+++ Text passage

South Australia will target businesses interstate, hoping to lure them across the border on the back of budget commitments to not increase or impose new taxes.
The state's cheaper housing and better commute times for workers will also be highlighted in a bid to improve the state's economic complexity.
Victoria will be the first state in SA's sights with a campaign already being planned to convince companies to move some or all of their workforce.
"The cost of doing business here is cheaper than Victoria. In fact, it's cheaper than anywhere else on the mainland," Treasurer Stephen Mullighan said on Friday, the day after delivering his second budget.
"We're really looking forward to getting out in front of the Victorian business community and making it obvious that this is the perfect place in the country to be running a business.
"It's not just cheaper for the businesses, it's better for the workers as well."
Premier Peter Malinauskas said the government understood it was not easy for companies to relocate, but the state's competitive tax regime would help.
"We're very proud of the fact we're competitive. We're going to tell our story to the rest of the country," the premier said.
In its recent budget, Victoria announced a plan to cut some insurance costs for small businesses but hit bigger companies with a 10-year COVID-19 debt levy to help pay back its record borrowing during the pandemic.
Large businesses with a national payroll above $10 million a year will pay extra payroll tax.
In further spruiking its own budget, the SA government defended a decision not to extend tax breaks to those first-home buyers looking to purchase an existing property.
The government moved to eliminate stamp duty for first-time buyers, but they must build or purchase a new home or take ownership of vacant land.
Together with an existing grant, it could save some buyers about $44,000.
Mr Malinauskas said extending the savings to existing homes would simply fuel property prices.
"We don't want a situation where we provide assistance to first-home buyers that doesn't actually play out in practice because it inflates the market," he said.
"So calibrating the policy towards new builds means more supply which doesn't just mean a better outcome for the new home buyer, but also for the market as a whole."
Thursday's budget forecast SA's finances to return to a $250m surplus in the next financial year despite allocating $474m for housing assistance, an extra $2.3 billion to health and $471m for cost-of-living relief.
The cost-of-living cash includes $254m for energy rebates to 420,000 households along with $44m over five years to index government concessions in line with inflation.
Extra health spending includes $1.3b over five years to cater for extra demand on the public hospital system and $567m to cover the ongoing cost of the COVID-19 pandemic.
The budget revealed a $249m deficit for 2022/23, in sharp contrast to the $233m surplus forecast last year.
The deterioration was blamed on higher health costs, lower GST grant revenue and the $100m cost of assisting people affected by the River Murray floods.

++++++
+++ Data to examine

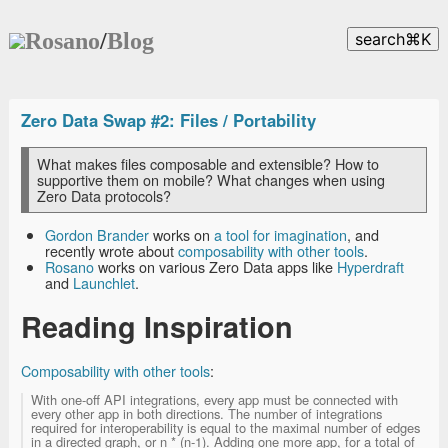
Rosano
/
Blog
search
⌘
K
Zero Data Swap #2: Files / Portability
What makes files composable and extensible? How to
supportive them on mobile? What changes when using
Zero Data protocols?
Gordon Brander
works on
a tool for imagination
, and
recently wrote about
composability with other tools
.
Rosano
works on various Zero Data apps like
Hyperdraft
and
Launchlet
.
Reading Inspiration
Composability with other tools
:
With one-off API integrations, every app must be connected with
every other app in both directions. The number of integrations
required for interoperability is equal to the maximal number of edges
in a directed graph, or n * (n-1). Adding one more app, for a total of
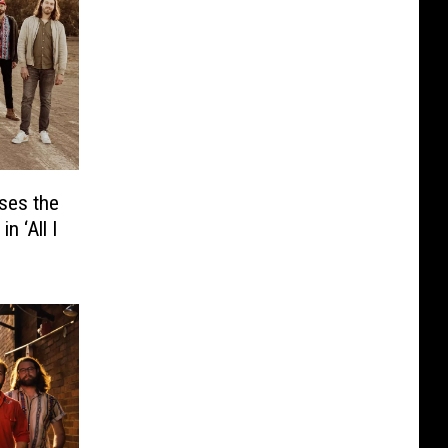
ses the
n ‘All I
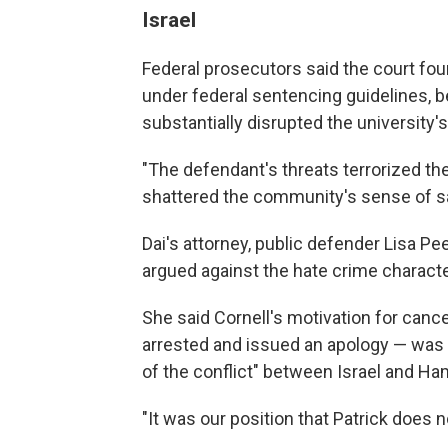
Israel
Federal prosecutors said the court foun
under federal sentencing guidelines, 
substantially disrupted the university'
"The defendant's threats terrorized t
shattered the community's sense of saf
Dai's attorney, public defender Lisa P
argued against the hate crime characte
She said Cornell's motivation for canc
arrested and issued an apology — was t
of the conflict" between Israel and Ha
"It was our position that Patrick does 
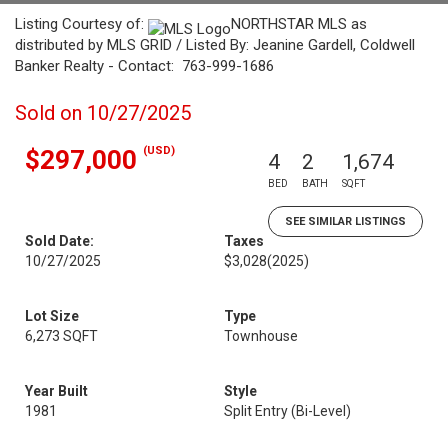
Listing Courtesy of:
NORTHSTAR MLS as
distributed by MLS GRID / Listed By: Jeanine Gardell, Coldwell
Banker Realty - Contact: 763-999-1686
Sold on 10/27/2025
(USD)
$297,000
4
2
1,674
BED
BATH
SQFT
SEE SIMILAR LISTINGS
Sold Date:
Taxes
10/27/2025
$3,028
(2025)
Lot Size
Type
6,273 SQFT
Townhouse
Year Built
Style
1981
Split Entry (Bi-Level)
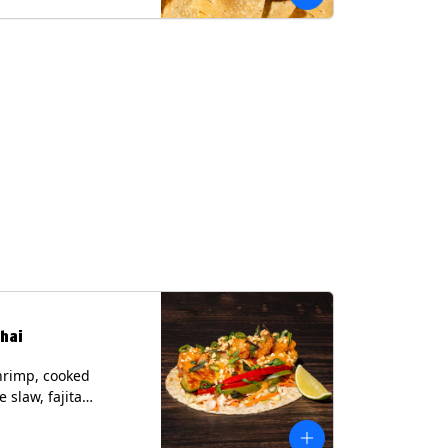
hai
hrimp, cooked
 slaw, fajita
, chile lime
er spear, panang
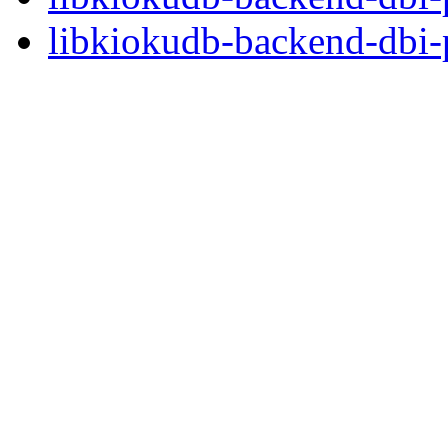
libkiokudb-backend-dbi-p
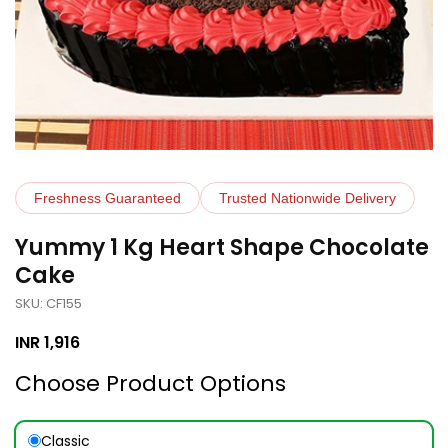
Freshness Guaranteed
Trusted Nationwide Delivery
Yummy 1 Kg Heart Shape Chocolate
Cake
SKU: CF155
INR
1,916
Choose Product Options
Classic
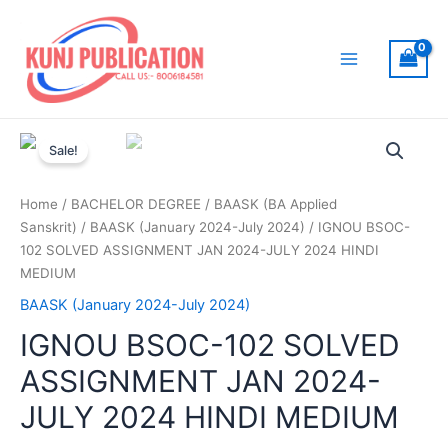
Skip
to
content
Main
Menu
Sale!
Home
/
BACHELOR DEGREE
/
BAASK (BA Applied
Sanskrit)
/
BAASK (January 2024-July 2024)
/ IGNOU BSOC-
102 SOLVED ASSIGNMENT JAN 2024-JULY 2024 HINDI
MEDIUM
BAASK (January 2024-July 2024)
IGNOU BSOC-102 SOLVED
ASSIGNMENT JAN 2024-
JULY 2024 HINDI MEDIUM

++++++

_What the task requires_:
Extract the part of the article on South Australia's budget between "In its recent" and "an existing property.", inclusive, copying it word for word. The data has no connection to the text.

_Your response_:
In its recent budget, Victoria announced a plan to cut some insurance costs for small businesses but hit bigger companies with a 10-year COVID-19 debt levy to help pay back its record borrowing during the pandemic.
Large businesses with a national payroll above $10 million a year will pay extra payroll tax.
In further spruiking its own budget, the SA government defended a decision not to extend tax breaks to those first-home buyers looking to purchase an existing property.